How many reservoirs are there?

We don't know. But the one that we identified a long time ago in resting T cells is there in everybody. But there appears to be a second one, and there may be others, as well.

Is anyone currently doing that work?

A lot of groups are trying to target the latent reservoir in resting T cells with small molecules.

How close are we to this understanding?

We're not close because we don't even know how many reservoirs there are, and we don't know how to get rid of them -- any of them -- yet. I think one optimistic recent development -- not published yet by our group, but other versions have been published by others -- is that there are model systems in which you can generate these latently infected cells in a test tube. That makes a big difference, because now you can begin to use those to screen for drugs that might target these reservoirs. That's what we're doing and I think that's going to really help.

Have the reservoirs in elite controllers of HIV been studied, as well?

They are hard to study because they are much smaller. It's hard enough to study the reservoir in a patient who is not an elite controller. They probably have reservoirs, but they are extremely small.

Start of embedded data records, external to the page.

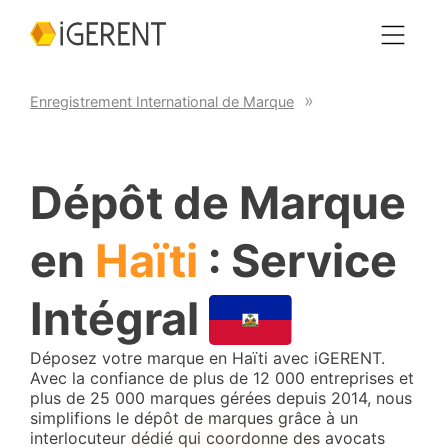
Enregistrement International de Marque
Dépôt de Marque
en
Haïti
: Service
Intégral
Déposez votre marque en Haïti avec iGERENT.
Avec la confiance de plus de 12 000 entreprises et
plus de 25 000 marques gérées depuis 2014, nous
simplifions le dépôt de marques grâce à un
interlocuteur dédié qui coordonne des avocats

You mentioned before why eradication is suddenly being talked about again. Could it also be because the antiretroviral pipeline is somewhat dry?

I think the pharmaceutical companies are realizing that they have very good drugs now, but they're never going to cure anybody. They're going to keep people healthy if they take the drugs, but they're never going to cure anybody. So now I think it's natural that people would say, "Well, the next step is to try and go after the reservoirs."

But it's a funny moment in time, because the pipeline is kind of dry, and we don't know what's going to happen when these patients become resistant to all these new drugs.

Yes, but I would say that resistance is not inevitable. There's this whole argument of whether HAART stops replication. If HAART stops replication, resistance will never arise if the patients [continue to] take the drugs. Now, of course, if the patients don't take the drugs, then all bets are off -- if they don't take them correctly.

Right. And that seems like an ongoing problem.

It certainly is a problem, but as John Mellors mentioned, resistance is decreasing, which is quite amazing, in the U.S. That's because the newer regimens are easier to take and they don't have so many side effects, so patients actually take them.

What will happen five years from now, who knows? Ten years from now? It's hard to say.

We have a new way of evaluating the antiviral activity of drugs, and it allows us to estimate how well the drugs are going to control replication in vivo. In this analysis, certain protease inhibitors have an extraordinarily high potential, on the order of 10 logs, 10 billion-fold inhibition.

But for two classes of drugs, the nucleoside analogs and the integrase inhibitors, there's an intrinsic limitation that keeps those drugs from reaching that same high level of inhibition. The rapid drop in viral load seen by patients on raltegravir [Isentress] is really just a consequence of the fact that the drug acts later in the life cycle. Drugs acting later in the life cycle automatically produce a more rapid drop in viral load, even if they're not any more potent than other drugs.

So how do you explain the head-to-head comparison between raltegravir and efavirenz [EFV, Sustiva, Stocrin]?

I think it's a consequence of the fact that the drug is used in combination and in both of those combinations, what we call the inhibitory potential is sufficient to completely stop replication. Once you stop replication, it really doesn't matter if you have a regimen that has the ability to stop, let's say, 14 logs of replication. If there's only 6 logs occurring, it doesn't really matter. Both of those combinations have reached the limit where they control all the replication that's occurring.

In terms of raw antiviral activity: All of the integrase inhibitors have this intrinsic limitation that puts them, in terms of raw antiviral activity, below the best protease inhibitors.

Do you think this has implications for care, then?

I think this is a basic science finding, the significance of which has to be explored.

This was published where?

We have a paper in Nature Medicine, and in PNAS.

Great, thank you.

This transcript has been lightly edited for clarity.